Die Frage „Was ist Geschlecht?“ ist sehr komplex und nicht nur an den Genitalien abzulesen

Wer keine Diagnose wie Jeanne vorweisen kann, für den gilt das neue Gesetz nicht. Denn der Eintrag „divers“ soll ein Sammelbegriff für alle sein, die aufgrund ihrer Geschlechtsmerkmale, Chromosomen oder Hormone nicht eindeutig als Mann oder Frau identifiziert werden können. Es geht also um körperliche Merkmale, nicht darum, wie man sich fühlt. „Jeder, der den Geschlechtseintrag divers für sich braucht, sollte ihn bekommen“, findet Jeanne.
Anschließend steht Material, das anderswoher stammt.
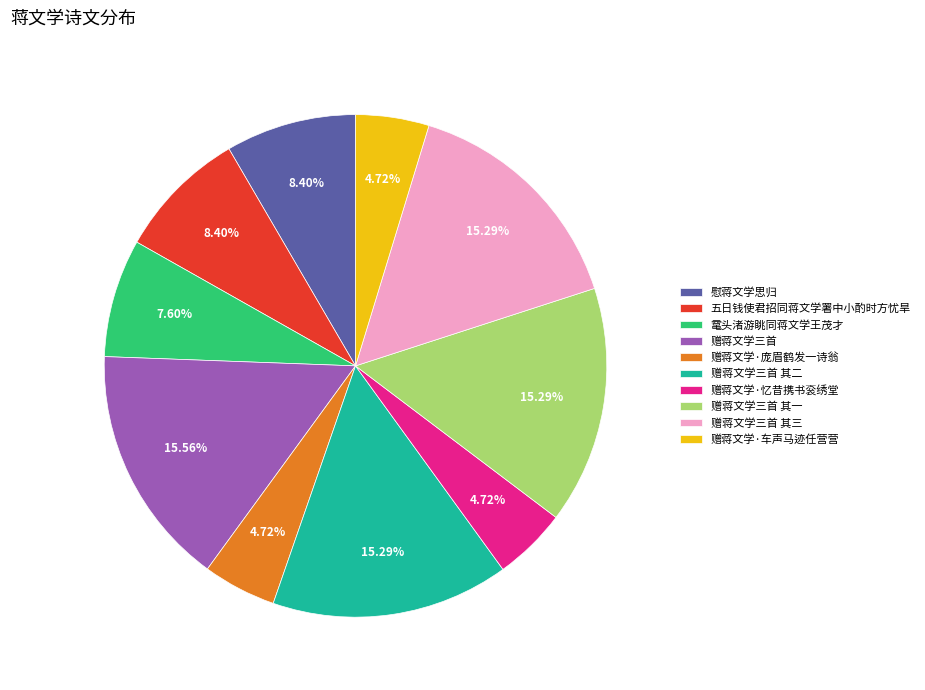

Combined, do 赠蒋文学·庞眉鹤发一诗翁 and 慰蒋文学思归 account for over 50%?

No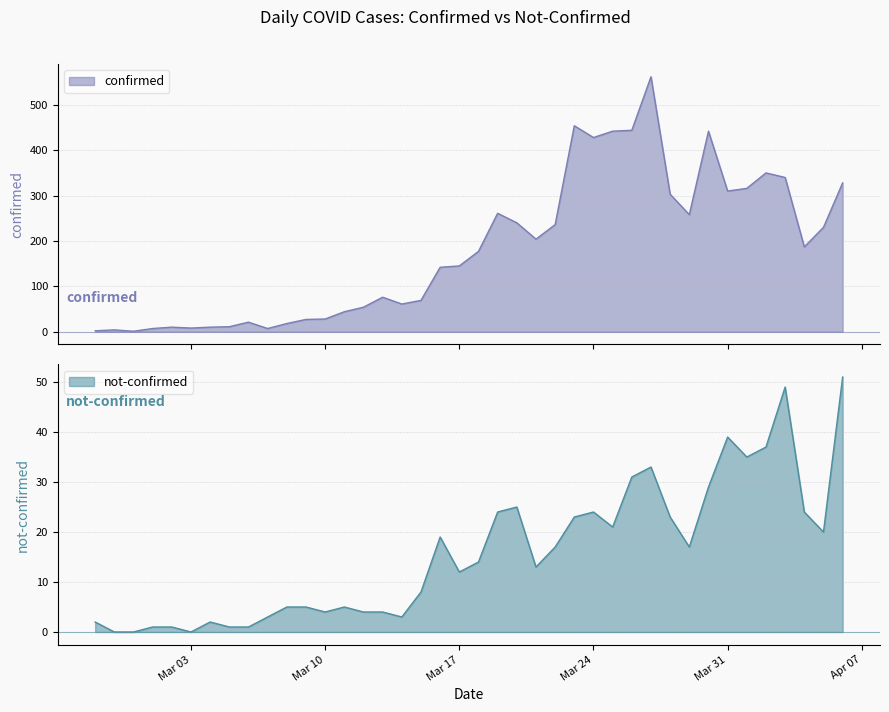

True or false: not-confirmed and confirmed cross at least once.

False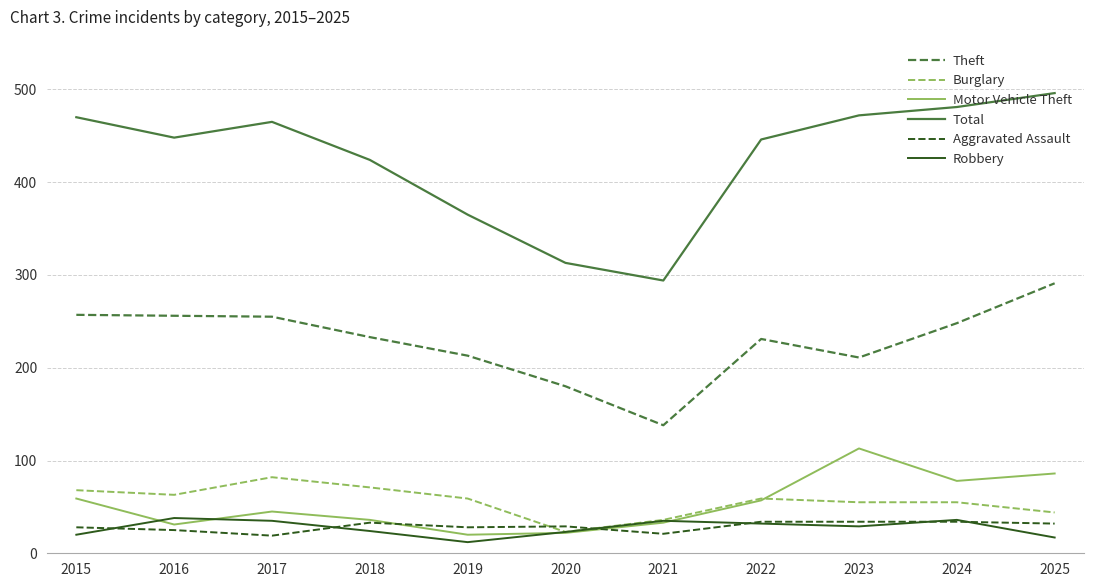

How many categories are shown in the chart?

11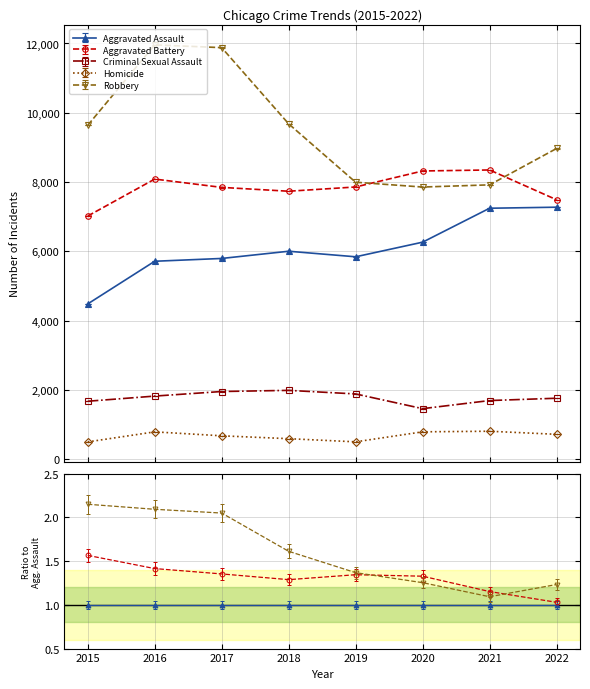

At which category does Aggravated Assault reach its first local valley?

2019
Markus Ulrich, Pressesprecher vom Lesben- und Schwulenverband pflichtet ihr bei: „Die Frage ‚Was ist Geschlecht?‘ ist sehr komplex und man kann es nicht nur an den Genitalien ablesen. Wir müssen aufhören, Menschen in die Kategorien zu pressen und anfangen, die Kategorien zu hinterfragen.“

Der Lesben- und Schwulenverband fordert deswegen einen einfachen Antrag beim Standesamt. „So ein Antragsverfahren ist nicht bahnbrechend neu, das gibt es in Ländern wie Dänemark, Malta oder Argentinien, ohne, dass man da von viel Missbrauch gehört hätte und die Leute einfach hinrennen in einer Sufflaune und ihren Geschlechtseintrag ändern“, sagt Pressesprecher Markus Ulrich. Im internationalen Vergleich hat die Attestpflicht Deutschland um Jahre zurückgeworfen. Aber: „Es gibt wenig Länder, die mehr als zwei Geschlechter anerkennen. Da ist Deutschland einer der Spitzenreiter – und Vorreiter in Europa“, sagt der Pressesprecher.
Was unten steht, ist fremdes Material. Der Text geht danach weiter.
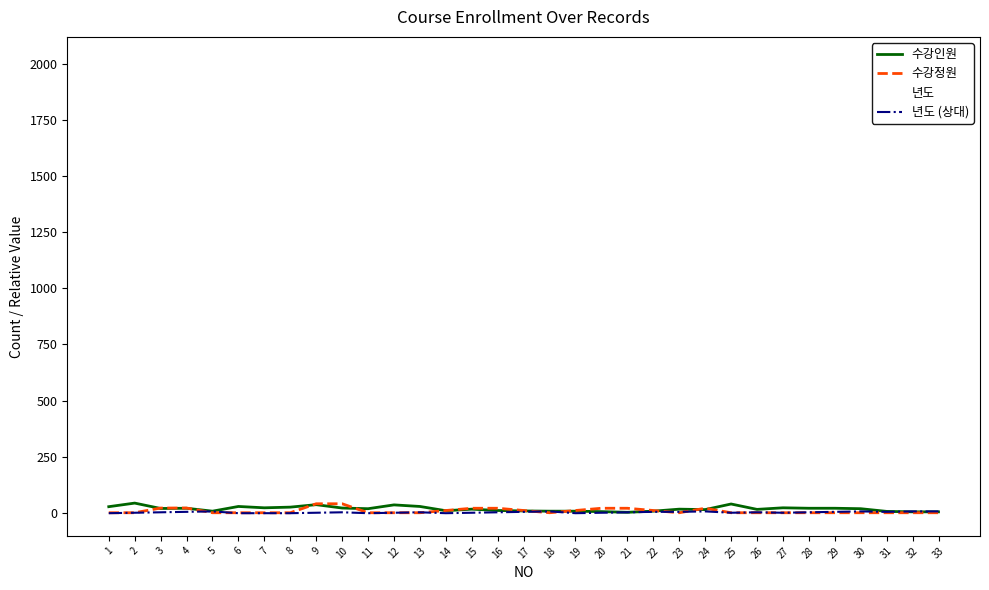

How many values in 년도 (상대) are above zero?

19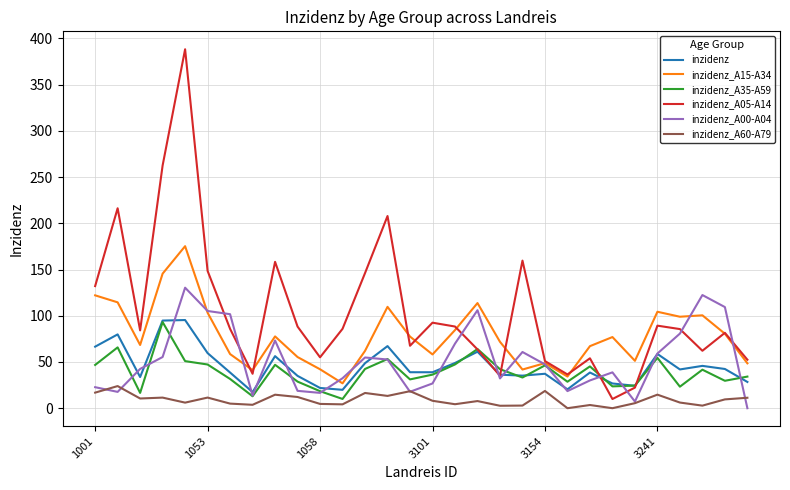

What is the greatest value displayed?

388.2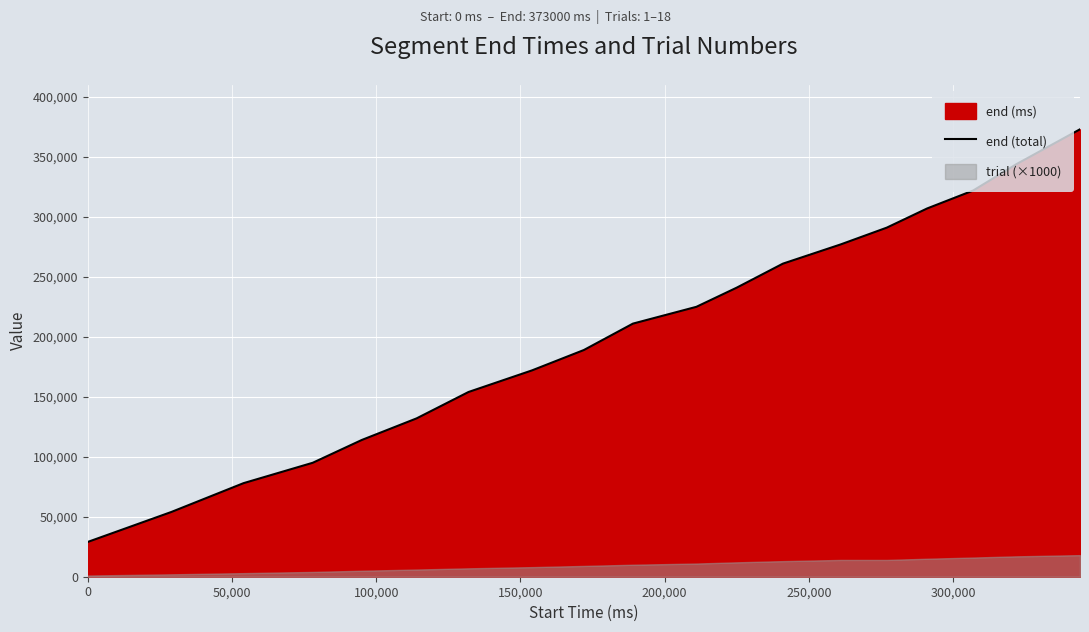

At which label does the data first exceed 211000?

10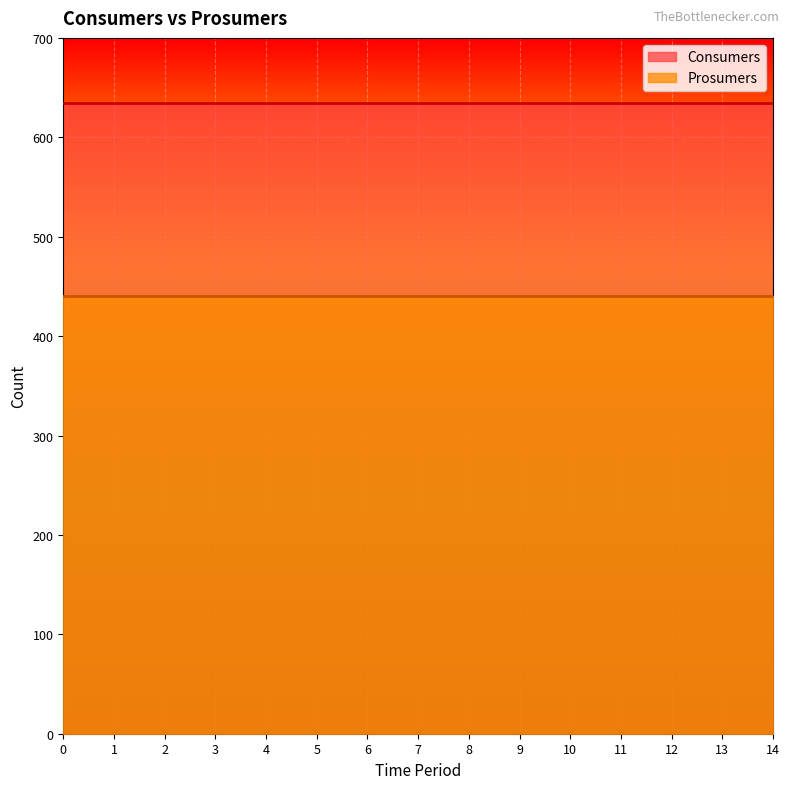

True or false: Prosumers and Consumers intersect in this chart.

False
Jeanne Riedel fühlt sich überwiegend als Frau.

Foto: privat

„Es passiert gerade etwas Gutes“, sagt Moritz Prasse von der Kampagne „Dritte Option“, die sich seit 2013 für den dritten Geschlechtseintrag eingesetzt hat. „Über den Eintrag können intersexuelle Menschen Recht für sich selbst einfordern. In der Gesellschaft gibt es eine zunehmende Offenheit dafür, dass wir mehr sind.“

Diese Aufmerksamkeit wird aber auch zu Diskriminierung führen, ist Jeanne sich sicher: „Bisher ist das im Stillen verlaufen und oft von Personen, die medizinisches Wissen haben. Mein Hausarzt hat mal zu mir gesagt: ‚Für mich bist du nur ein missgebildeter Mann.‘“ Sie schluckt. „Und mir wurde immer eingetrichtert, dass ich nicht darüber reden und keine Fragen stellen darf.“ Deswegen spricht sie jetzt umso mehr, um Vorurteile abzubauen und zu sensibilisieren. Sie engagiert sich ehrenamtlich bei der Deutschen Gesellschaft für Transidentität und Intersexualität e.V. und hält viele Vorträge. „Jetzt gerät nämlich die Vorstellung in Wanken, dass es nur Mann und Frau gibt. Dadurch muss sich die Gesellschaft neu ordnen.“ Das sei eine Chance. Auch für den Feminismus. „Frauen bekommen zum Beispiel weniger Gehalt als Männer. Wenn es jetzt noch eine dritte Option dazwischen gibt, müssen wir automatisch auch die ganzen gesellschaftlichen Dinge hinterfragen, wie auch Rentenbeiträge und Frauenquoten.“

Das hätte von Anfang an geregelt werden können, sagt Moritz Prasse: „Das Gesetz beinhaltet keine Folgeregelungen. Es ist auch nicht geklärt, was das zum Beispiel für geschlechtergetrennte Sportmannschaften, Umkleidekabinen und Toiletten heißt. Wird es jetzt Unisex-Toiletten gebe? Oder müssen die alle noch dritte Toiletten anbauen?“ Der Pressesprecher von „Dritte Option“ befürchtet, dass sich aus der rechtlichen Unsicherheit eine Wut gegenüber den Menschen entwickelt, „die für das Chaos nichts können“. So wie Jeanne.